Think about that for one minute. Appointees to the Board of Adjustment are sworn in as quasi-judicial officials. They serve as judges, and the law they interpret and apply is Boone's Unified Development Ordinance. In effect, Perry Yates was saying he wanted to appoint judges who not only won't uphold the law but who despise the law.

Let's call this what it is: nullification, the highly popular theory and attempted practice among Tea Party types everywhere. Nullification is the philosophical viewpoint that if you don't like a law, then by Gawd you don't have to follow it.
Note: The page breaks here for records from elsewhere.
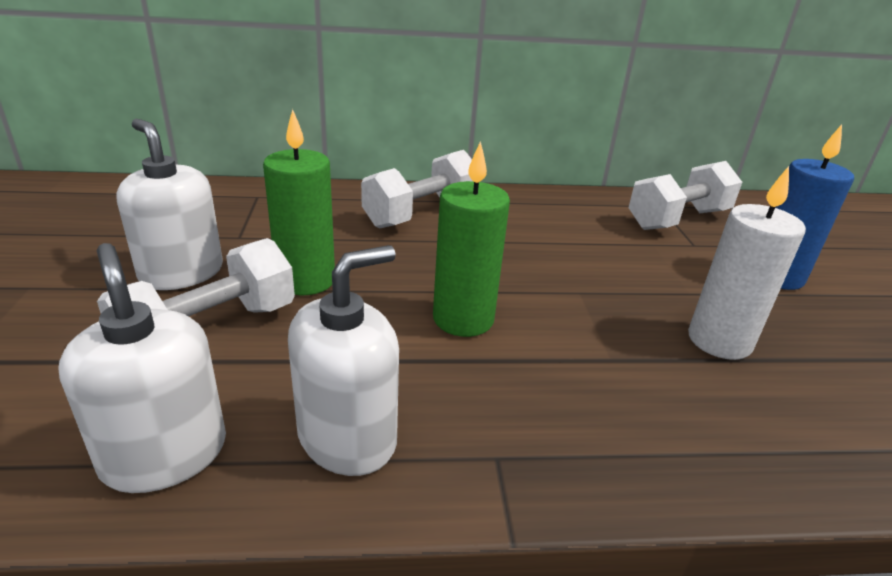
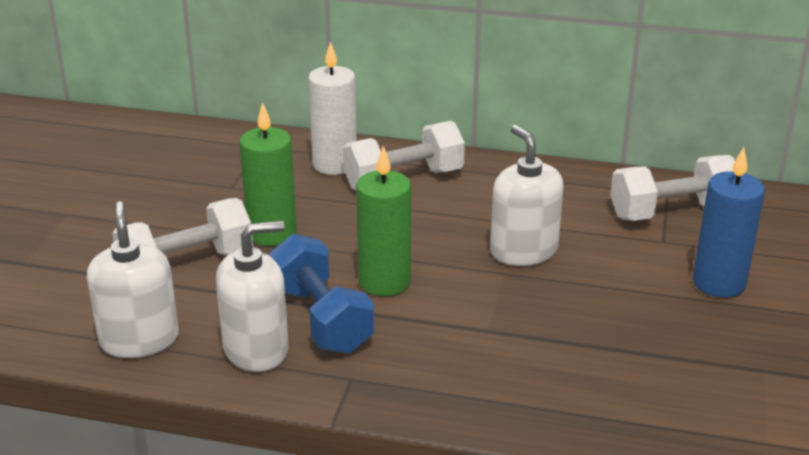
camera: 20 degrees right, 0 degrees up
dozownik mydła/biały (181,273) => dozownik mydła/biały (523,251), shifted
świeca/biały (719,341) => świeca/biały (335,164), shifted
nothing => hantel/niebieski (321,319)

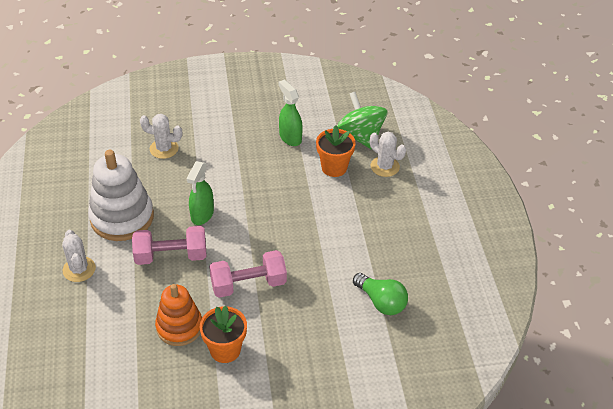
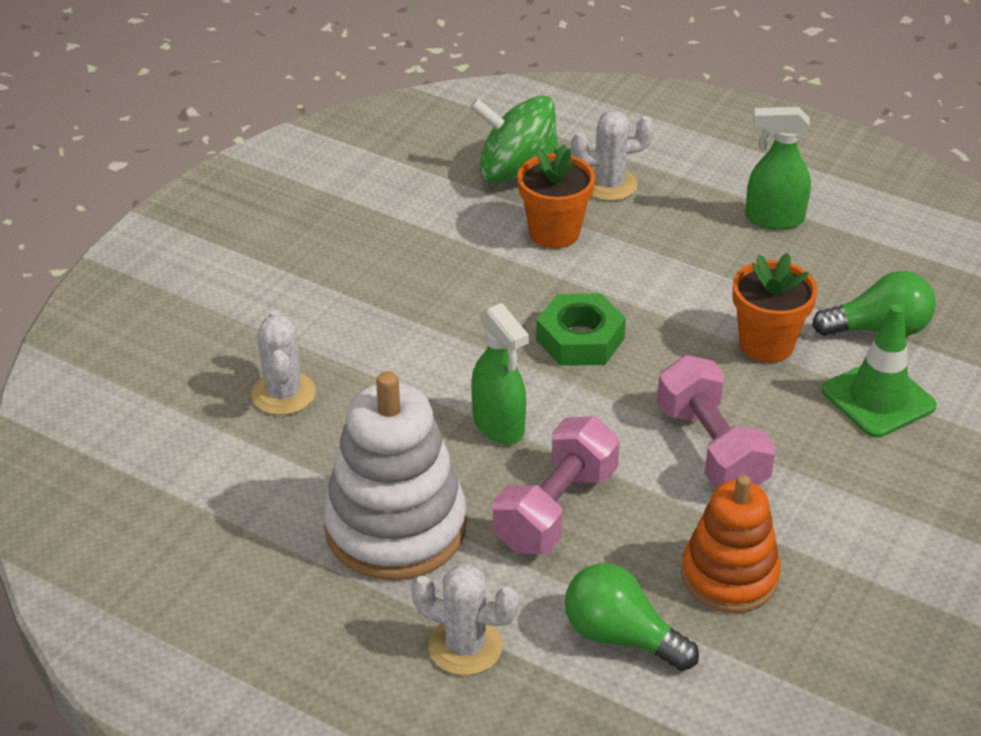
camera: 50 degrees left, 5 degrees down
spryskiwacz/zielony (290,137) => spryskiwacz/zielony (773,219), shifted
kaktus/biały (164,149) => kaktus/biały (283,394), 60 degrees counterclockwise
hantel/różowy (248,284) => hantel/różowy (711,448), 45 degrees counterclockwise
doniczka/pomarańczowy (225,350) => doniczka/pomarańczowy (766,344), shifted
nothing => nakrętka/zielony (580,339)
nothing => pachołek/zielony (878,398)
nothing => żarówka/zielony (621,636)

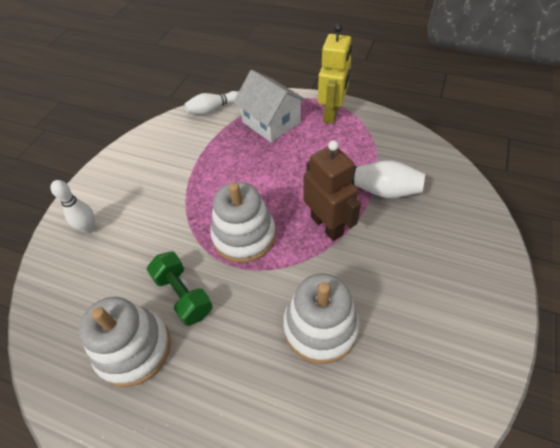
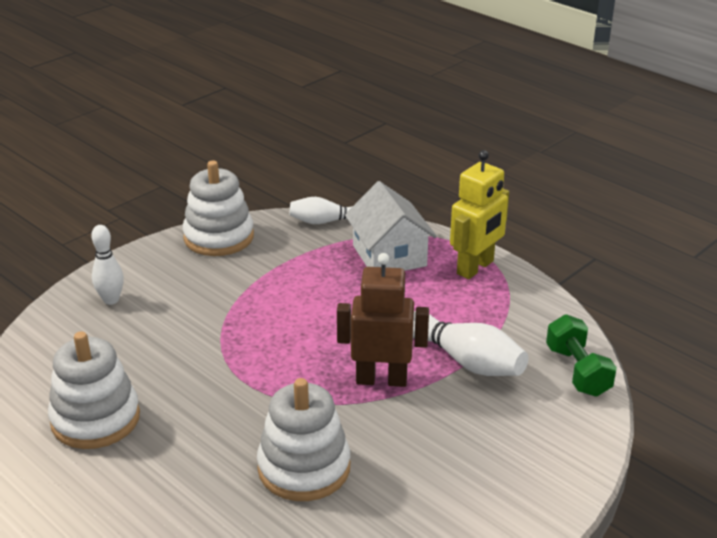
camera: 20 degrees right, 20 degrees down
robot/brązowy (327,225) => robot/brązowy (381,379), 75 degrees counterclockwise
zabawka nakładanka/biały (244,236) => zabawka nakładanka/biały (219,237), shifted
hantel/zielony (183,295) => hantel/zielony (577,371), shifted

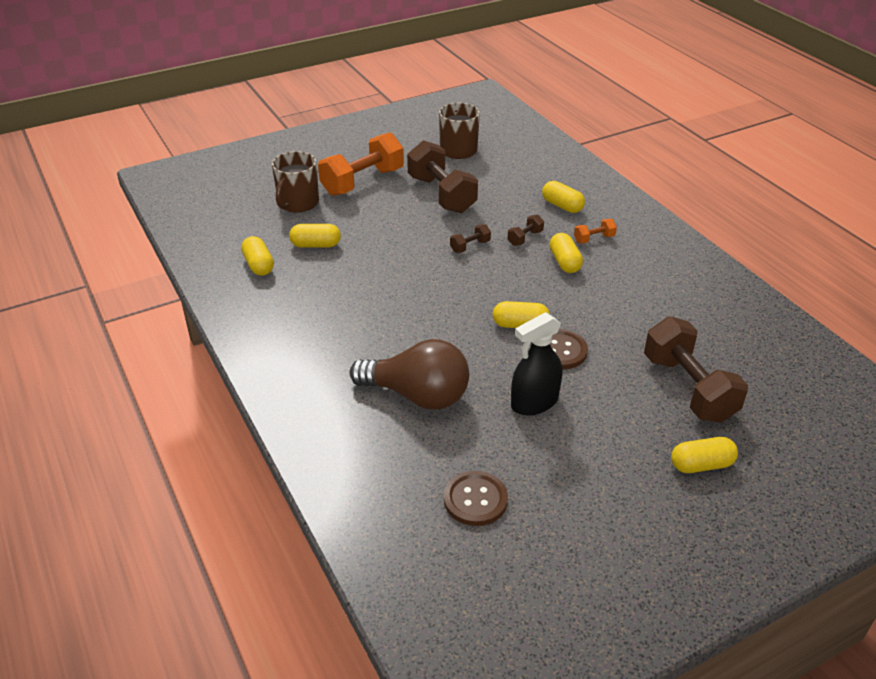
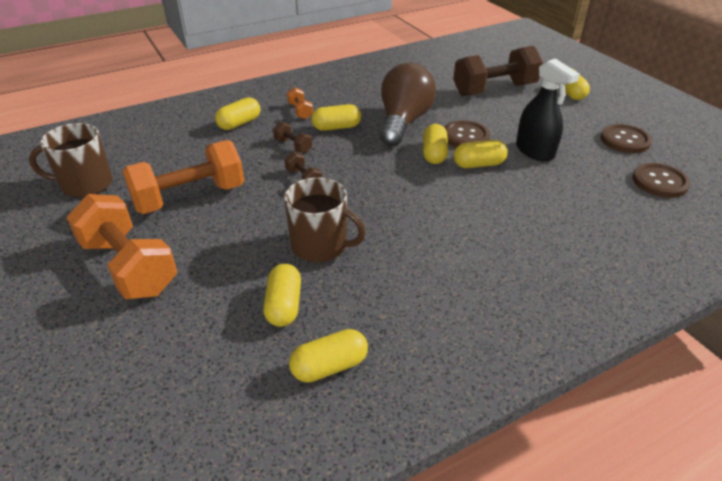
camera: 90 degrees left, 0 degrees up
hantel/brązowy (441,194) => hantel/pomarańczowy (190,197)
kubek/brązowy (298,203) => kubek/brązowy (320,245), shifted
żarówka/brązowy (417,395) => żarówka/brązowy (403,122), shifted
nothing => guzik/brązowy (625,140)
nothing => kapsułka/żółty (478,164)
Nathan Miller, Perry Yates, David Blust, and the entire Templeton clan lost the recent election, in which they attempted to install nullifiers into office in Boone. What is left to them in their toolkit of nullification is their ability to screw with the law by appointing judges who don't believe in the law.

This ain't new. The current crisis of "communication" between town and county was precipitated in April 2011 when the town of Boone forwarded recommendations to the County for appointment to the Planning Commission and the Board of Adjustment. One of those recommended ETJ residents had previous experience on a planning board, a zoning board, and a board of adjustment. Another had work experience in rural and urban development. A third, a nationally noted environmentalist living in the ETJ, was explicitly rejected by Commissioner Nathan Miller because "he agrees with the town's planning ordinances."

In that famous April meeting, the County Commission (with Commissioner Jim Deal voting no) rejected the town's qualified recommendations and appointed two men who had not even applied and another man who lived in the town of Boone and not in the ETJ.

Yet it is Nathan Miller who can always work himself up into a ziggurut of wounded self-righteousness in his approach to the town of Boone. And, ironically, this is the Man Who Would Be District Attorney, if he can get the people of this judicial district to vote him into office next year.

Yeah, I want this man applying the law!

1 comment:

Anonymous said...

Miller is habitually unprepared for court now. Can you imagine how bad he will be as the chief law enforcement official in watauga county?